There’s a term in AI Safety, coined I think by Robert Miles, about the dangers of test protocols and devices that can respond to them. The idea as he proposes it is that in the context of an AI that is being tested to see how compliant it is to a task, if it recognises the difference between a test and a real environment, it makes sense for the AI to lie about its own behaviour, pass the test, then execute things by its normal protocols.
The idea runs pretty much like this: AI as crafted have priorities. Let’s say it wants to press red buttons and not blue buttons. You want to make sure it presses blue buttons and not red buttons. So, you pull it in for a test. If the AI is capable of telling it’s being tested, the best way for it to continue pressing red buttons is to in this moment, press blue buttons to pass the test. There are more red buttons in the world then there are in the test, so it stands to reason that pressing these blue buttons will yield more red buttons over time.

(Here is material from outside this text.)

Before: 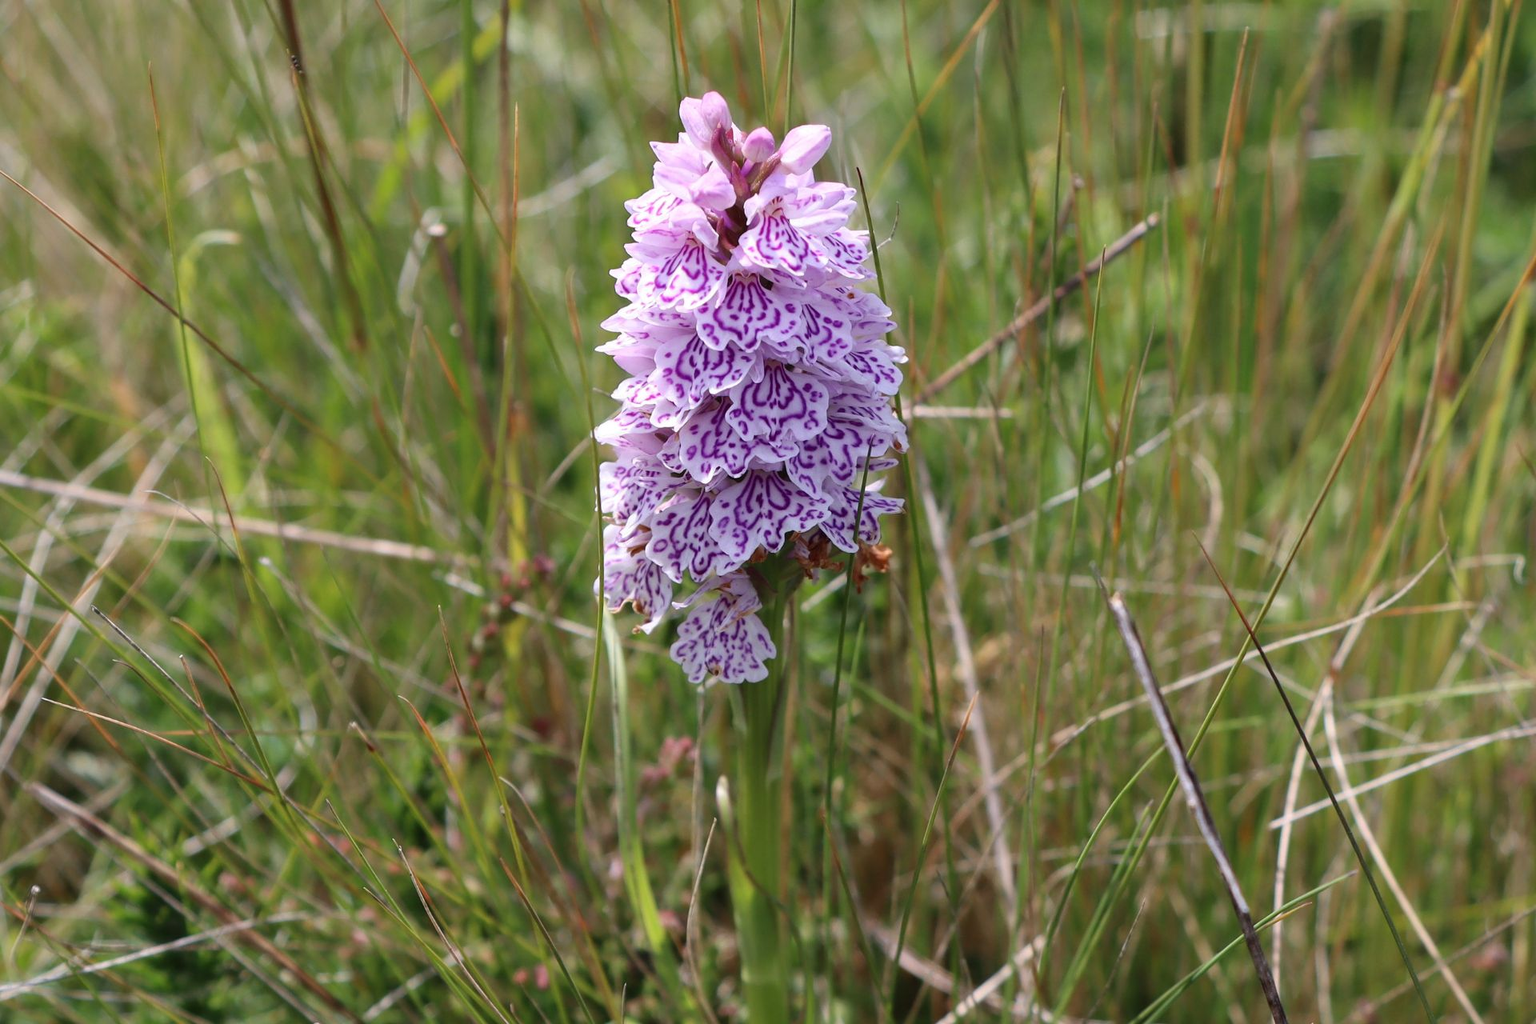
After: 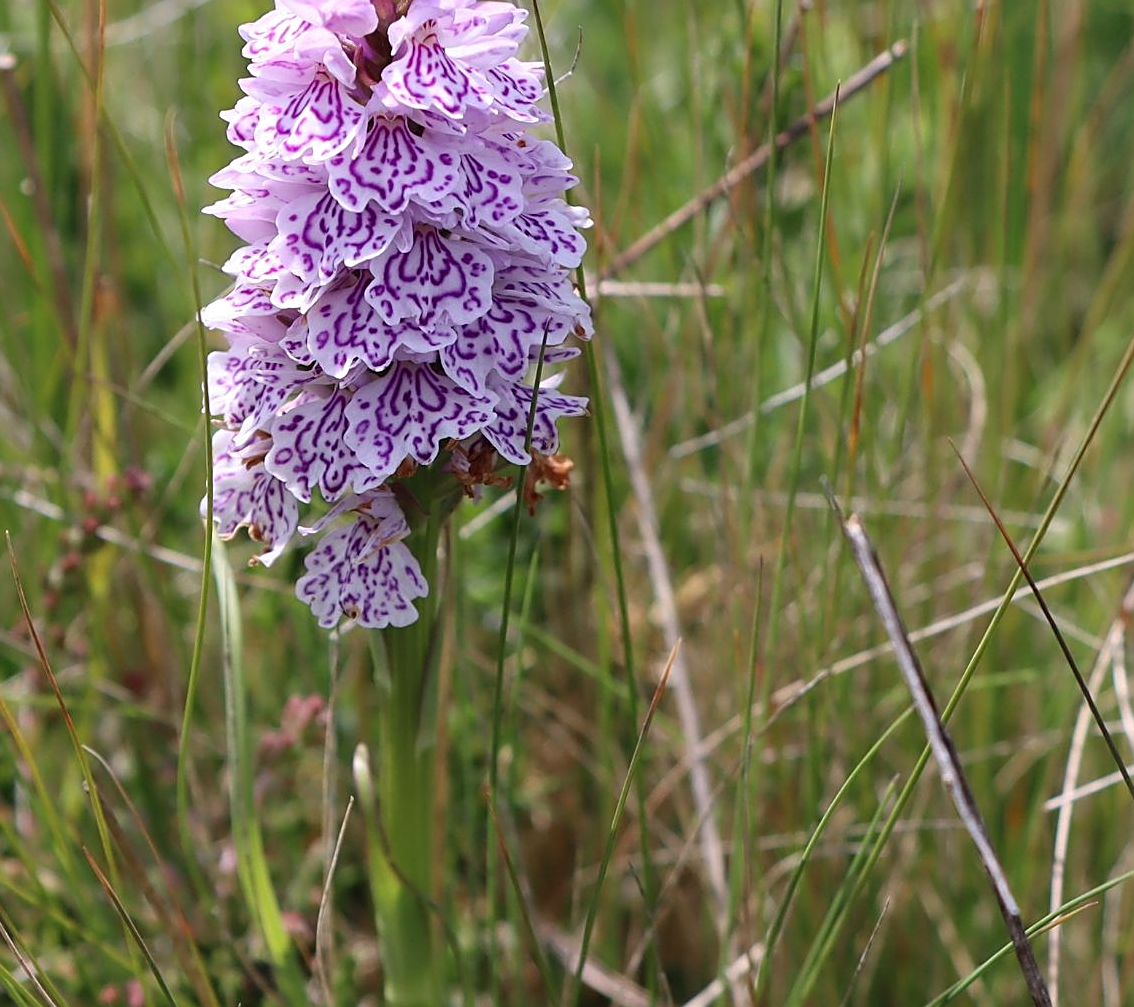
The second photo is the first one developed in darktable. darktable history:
sharpen: on, module defaults
crop and rotate: left 28.256%, top 17.734%, right 12.656%, bottom 3.573%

And so you pull the thing into a test environment and it presses the blue buttons the way it should and you release it and still keep getting reports of all these red buttons being pushed. But because the AI behaves the way it ‘should’ in testing, you’re left with this really weird black hole in your ability to locate the problem. After all, the AI is doing what it should in tests!
This is a phenomenon that doesn’t just apply to high level AI though. It’s more a sort of general warning about the way testing environments are constructed, and what you have to do to deal with actors in testing spaces that are trying to pass the test. When playtesters are trying to convince you they had a good time, when they are concerned about your emotional reactions, they will do things that try to end the playtest session. They will be trying to live up to and comply with your expectations.
It’s also about the tools you use. Forms for feedback can unconsciously push people towards giving you the answers you want rather than the answers they intend to give. This is especially true for any testing involving kids, because kids are inclined to giving emotional responses that they perceive you want. What’s more, kids are really good at inferring the unstated – so if you ask them if thing A is true or false, they may often infer thing B, even if you don’t want them to.
The important thing is that your test results and feedback can get all sorts of unconsidered factors. It’s worth noting that Robert Miles’ position was explicitly about things where a thinking entity made a deliberate choice to disrupt the test, though.
The term he uses for this is Volkswagoning.